> [Document source]:
+++

Le dramaturge et ses succès

La scène a précédé le roman. Dumas devient célèbre dès 1829 avec Henri III et sa cour (un an avant Hernani), et mène avec Hugo la bataille pour le théâtre romantique. Il a pour interprètes les acteurs les plus fameux de l'époque : Bocage, Frédéric Lemaître, Georges, Marie Dorval... Le drame romantique est souvent historique (Henri III, Christine, Charles VII chez ses grands vassaux, la Tour de Nesle), mais peut aussi se situer dans la période contemporaine : Antony (1831) dresse le portrait d'un révolté, un bâtard qui met en accusation la société mesquine et rigide de son temps. La pièce, qui pose clairement le problème de la naissance et de l'adultère, apparaît comme le manifeste moral de toute la jeune génération. Enfin, Kean (1836), hommage à Shakespeare et au théâtre, définit le génie comme un mélange de démesure et de passion.

+++

> [Données disponibles]:

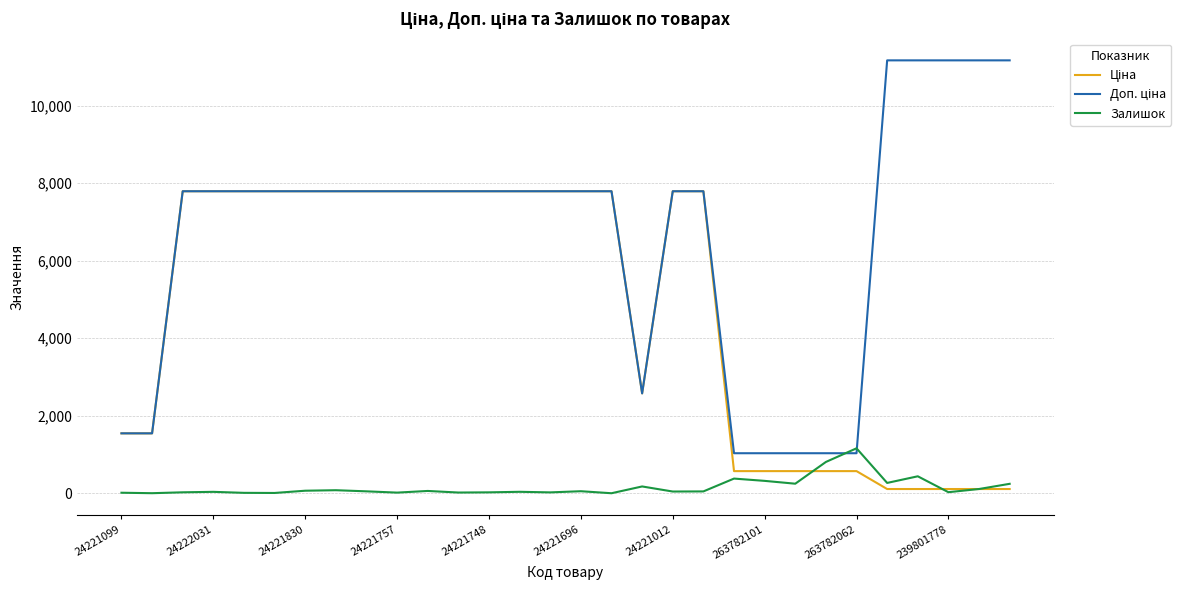

What is the maximum value for Залишок?

1162.0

+++

> [Exercice]: Recopiez intégralement le texte consacré à Dumas dramaturge, sans y apporter la moindre modification.

> [Résultat attendu]:
Le dramaturge et ses succès

La scène a précédé le roman. Dumas devient célèbre dès 1829 avec Henri III et sa cour (un an avant Hernani), et mène avec Hugo la bataille pour le théâtre romantique. Il a pour interprètes les acteurs les plus fameux de l'époque : Bocage, Frédéric Lemaître, Georges, Marie Dorval... Le drame romantique est souvent historique (Henri III, Christine, Charles VII chez ses grands vassaux, la Tour de Nesle), mais peut aussi se situer dans la période contemporaine : Antony (1831) dresse le portrait d'un révolté, un bâtard qui met en accusation la société mesquine et rigide de son temps. La pièce, qui pose clairement le problème de la naissance et de l'adultère, apparaît comme le manifeste moral de toute la jeune génération. Enfin, Kean (1836), hommage à Shakespeare et au théâtre, définit le génie comme un mélange de démesure et de passion.